L’altra centrale sarda, a Portoscuso, Sulcis, comprende due sezioni termoelettriche da 160 MW ciascuna, con caldaie alimentate a olio combustibile denso a bassissimo tenore di zolfo. L’impianto era originariamente progettato per funzionare con uno “spillamento” di vapore in grado di fornire calore a un’utenza industriale esterna. Le successive modifiche in corso d’opera, mirate a un completo utilizzo di tutto il vapore prodotto, hanno mantenuto inalterate le capacità intrinseche dell’impianto in cogenerazione.

L’impianto è stato dichiarato da parte di Terna e del Ministero dello Sviluppo Economico non più essenziale per il funzionamento della rete di distribuzione dell’energia in Sardegna, con immediata decadenza dell’AIA che consentiva un funzionamento di massimo 740 ore/anno per ciascuna unità, sempre e comunque subordinatamente al regime di “essenzialità” per la rete. La decadenza dell’AIA ha comportato la necessaria richiesta di formale messa fuori servizio dell’impianto nei confronti del Ministero dello Sviluppo Economico e di Terna.

Nell’ultimo decennio ha vissuto una progressiva riduzione delle attività. L’ultima chiamata in esercizio è del maggio del 2012, in risposta all’emergenza gas causata da una crisi internazionale.

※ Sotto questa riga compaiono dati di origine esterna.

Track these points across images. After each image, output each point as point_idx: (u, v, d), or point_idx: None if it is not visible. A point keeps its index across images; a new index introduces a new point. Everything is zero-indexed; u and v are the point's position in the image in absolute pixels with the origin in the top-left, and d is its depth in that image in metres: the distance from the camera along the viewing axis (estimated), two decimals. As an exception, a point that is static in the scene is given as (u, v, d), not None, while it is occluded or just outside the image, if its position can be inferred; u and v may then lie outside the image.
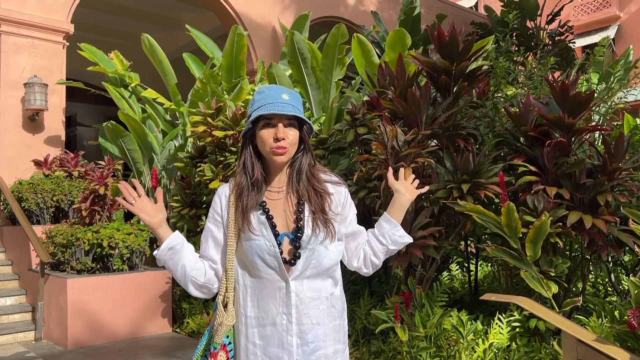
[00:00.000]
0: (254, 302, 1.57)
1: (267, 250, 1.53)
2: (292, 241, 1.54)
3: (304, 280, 1.55)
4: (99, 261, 5.46)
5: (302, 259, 1.54)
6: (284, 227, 1.57)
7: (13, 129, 7.44)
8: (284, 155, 1.53)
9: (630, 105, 5.07)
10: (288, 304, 1.53)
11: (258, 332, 1.56)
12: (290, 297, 1.53)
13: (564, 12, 16.94)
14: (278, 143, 1.51)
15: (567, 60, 12.81)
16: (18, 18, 7.47)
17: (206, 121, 5.14)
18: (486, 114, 4.10)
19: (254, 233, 1.54)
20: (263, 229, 1.55)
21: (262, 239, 1.54)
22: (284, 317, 1.53)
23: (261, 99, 1.54)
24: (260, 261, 1.54)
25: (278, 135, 1.51)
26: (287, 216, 1.58)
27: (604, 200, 3.22)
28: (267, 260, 1.53)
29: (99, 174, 5.80)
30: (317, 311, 1.56)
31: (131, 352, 4.86)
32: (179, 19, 11.08)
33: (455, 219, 3.93)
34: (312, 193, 1.58)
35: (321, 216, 1.56)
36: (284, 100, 1.52)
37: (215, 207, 1.65)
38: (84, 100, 11.98)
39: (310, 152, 1.62)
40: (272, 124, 1.53)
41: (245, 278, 1.59)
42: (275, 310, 1.54)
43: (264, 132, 1.53)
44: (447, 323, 3.44)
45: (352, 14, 11.42)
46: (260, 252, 1.53)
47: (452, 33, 3.66)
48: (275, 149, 1.52)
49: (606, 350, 1.99)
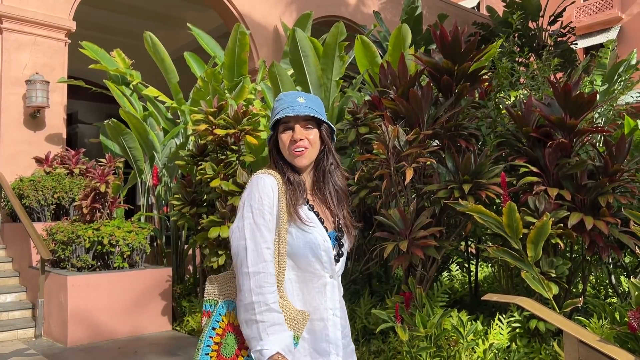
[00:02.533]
0: (300, 297, 1.57)
1: (321, 244, 1.55)
2: (336, 239, 1.61)
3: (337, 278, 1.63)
4: (99, 259, 5.47)
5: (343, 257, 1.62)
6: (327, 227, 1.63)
7: (14, 126, 7.44)
8: (303, 156, 1.57)
9: (633, 107, 5.07)
10: (333, 299, 1.58)
11: (306, 326, 1.55)
12: (335, 292, 1.59)
13: (566, 13, 16.92)
14: (296, 144, 1.55)
15: (569, 62, 12.81)
16: (20, 15, 7.47)
17: (208, 119, 5.14)
18: (488, 115, 4.10)
19: (308, 224, 1.54)
20: (315, 223, 1.57)
21: (316, 232, 1.56)
22: (329, 312, 1.57)
23: (279, 106, 1.59)
24: (311, 255, 1.55)
25: (295, 136, 1.56)
26: (327, 216, 1.64)
27: (605, 202, 3.22)
28: (318, 254, 1.56)
29: (100, 171, 5.80)
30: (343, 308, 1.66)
31: (131, 349, 4.86)
32: (181, 17, 11.08)
33: (456, 219, 3.93)
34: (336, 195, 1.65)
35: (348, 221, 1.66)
36: (300, 103, 1.57)
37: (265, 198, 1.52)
38: (85, 98, 11.98)
39: (332, 153, 1.65)
40: (291, 127, 1.57)
41: (290, 272, 1.57)
42: (322, 306, 1.57)
43: (283, 136, 1.59)
44: (447, 323, 3.44)
45: (353, 13, 11.42)
46: (314, 246, 1.55)
47: (454, 33, 3.65)
48: (293, 150, 1.56)
49: (609, 351, 1.99)
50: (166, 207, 6.85)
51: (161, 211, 6.86)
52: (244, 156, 5.24)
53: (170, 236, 6.62)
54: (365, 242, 4.54)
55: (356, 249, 4.59)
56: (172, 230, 6.54)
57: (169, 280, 5.69)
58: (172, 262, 6.46)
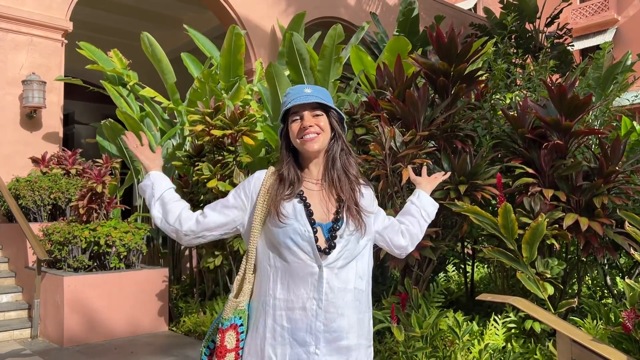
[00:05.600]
0: (284, 285, 1.58)
1: (301, 234, 1.56)
2: (329, 231, 1.59)
3: (334, 270, 1.59)
4: (95, 259, 5.46)
5: (336, 250, 1.58)
6: (320, 218, 1.62)
7: (11, 126, 7.43)
8: (313, 142, 1.61)
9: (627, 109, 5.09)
10: (319, 290, 1.56)
11: (286, 314, 1.57)
12: (322, 283, 1.56)
13: (562, 15, 16.98)
14: (306, 130, 1.61)
15: (565, 63, 12.85)
16: (17, 15, 7.46)
17: (204, 120, 5.14)
18: (484, 116, 4.12)
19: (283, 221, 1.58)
20: (298, 215, 1.58)
21: (296, 224, 1.57)
22: (314, 302, 1.56)
23: (287, 100, 1.66)
24: (292, 244, 1.57)
25: (304, 123, 1.61)
26: (326, 207, 1.64)
27: (600, 203, 3.24)
28: (301, 245, 1.56)
29: (97, 172, 5.79)
30: (343, 302, 1.59)
31: (127, 350, 4.86)
32: (178, 18, 11.08)
33: (452, 220, 3.95)
34: (346, 183, 1.66)
35: (354, 208, 1.63)
36: (307, 94, 1.63)
37: (246, 186, 1.70)
38: (82, 99, 11.96)
39: (341, 139, 1.70)
40: (300, 117, 1.63)
41: (276, 260, 1.60)
42: (306, 295, 1.56)
43: (292, 125, 1.64)
44: (443, 324, 3.45)
45: (351, 14, 11.43)
46: (293, 235, 1.56)
47: (450, 35, 3.67)
48: (303, 136, 1.61)
49: (601, 351, 2.00)
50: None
51: (158, 212, 6.84)
52: (241, 157, 5.25)
53: (167, 237, 6.62)
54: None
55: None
56: (169, 230, 6.52)
57: (165, 281, 5.69)
58: (168, 263, 6.45)
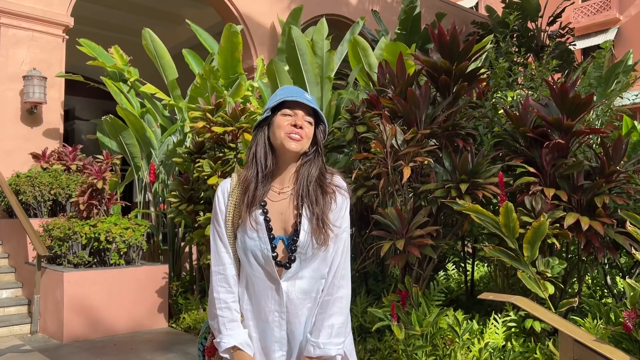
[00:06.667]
0: (250, 296, 1.61)
1: (261, 251, 1.55)
2: (287, 245, 1.55)
3: (296, 282, 1.56)
4: (95, 255, 5.46)
5: (296, 263, 1.55)
6: (280, 230, 1.57)
7: (11, 122, 7.42)
8: (298, 143, 1.54)
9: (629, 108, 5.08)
10: (280, 303, 1.56)
11: (253, 324, 1.60)
12: (282, 297, 1.56)
13: (564, 14, 16.94)
14: (295, 130, 1.53)
15: (567, 62, 12.83)
16: (18, 10, 7.44)
17: (205, 117, 5.14)
18: (485, 115, 4.11)
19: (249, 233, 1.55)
20: (259, 229, 1.55)
21: (256, 241, 1.55)
22: (276, 314, 1.57)
23: (284, 93, 1.59)
24: (253, 259, 1.56)
25: (297, 122, 1.54)
26: (286, 219, 1.58)
27: (602, 203, 3.23)
28: (260, 261, 1.56)
29: (97, 168, 5.79)
30: (305, 310, 1.58)
31: (127, 346, 4.86)
32: (179, 14, 11.05)
33: (452, 218, 3.94)
34: (320, 197, 1.57)
35: (321, 223, 1.54)
36: (307, 98, 1.58)
37: (218, 205, 1.62)
38: (83, 95, 11.95)
39: (321, 156, 1.62)
40: (292, 114, 1.55)
41: (245, 268, 1.61)
42: (267, 308, 1.57)
43: (281, 118, 1.56)
44: (443, 322, 3.45)
45: (352, 12, 11.41)
46: (253, 251, 1.55)
47: (452, 33, 3.66)
48: (291, 133, 1.53)
49: (604, 351, 1.99)
50: (163, 205, 6.84)
51: (158, 208, 6.85)
52: (242, 154, 5.24)
53: (167, 233, 6.61)
54: (362, 241, 4.55)
55: (353, 248, 4.60)
56: (169, 227, 6.53)
57: (165, 278, 5.69)
58: (168, 259, 6.46)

Costruita nella zona industriale, è entrata in esercizio nel 1973.

Infine, l’ultima centrale a carbone, ma anche quella dal futuro più incerto, è la Federico II di Brindisi, oggetto del concorso di restyling architettonico di Enel e soprattutto in via, al pari delle altre appena scorse, di decarbonizzazione. Del resto la compagnia ha fatto sapere che “il programma  avviato da Enel in Italia prevede lo sviluppo di energie rinnovabili in tutto il territorio italiano e la chiusura degli impianti a carbone entro il 2025, in coerenza con le tempistiche previste dal Pniec, per sostituirli con nuovi poli energetici costituiti da impianti a fonti rinnovabili, impianti di accumulo e impianti a gas, questi ultimi nella misura strettamente necessaria per mantenere in sicurezza il sistema elettrico italiano”. Per quanto riguarda la centrale di Cerano, ha comunicato Enel poche ore fa, “il recente esito dell’asta di capacità evidenzia che il sistema elettrico nella macro-area non ha attualmente necessità di ulteriore capacità a gas”. “Per lo sviluppo futuro del sito – conclude la nota della società – proseguirà quindi un percorso condiviso con gli stakeholder locali in ottica di sviluppo sostenibile del territorio”.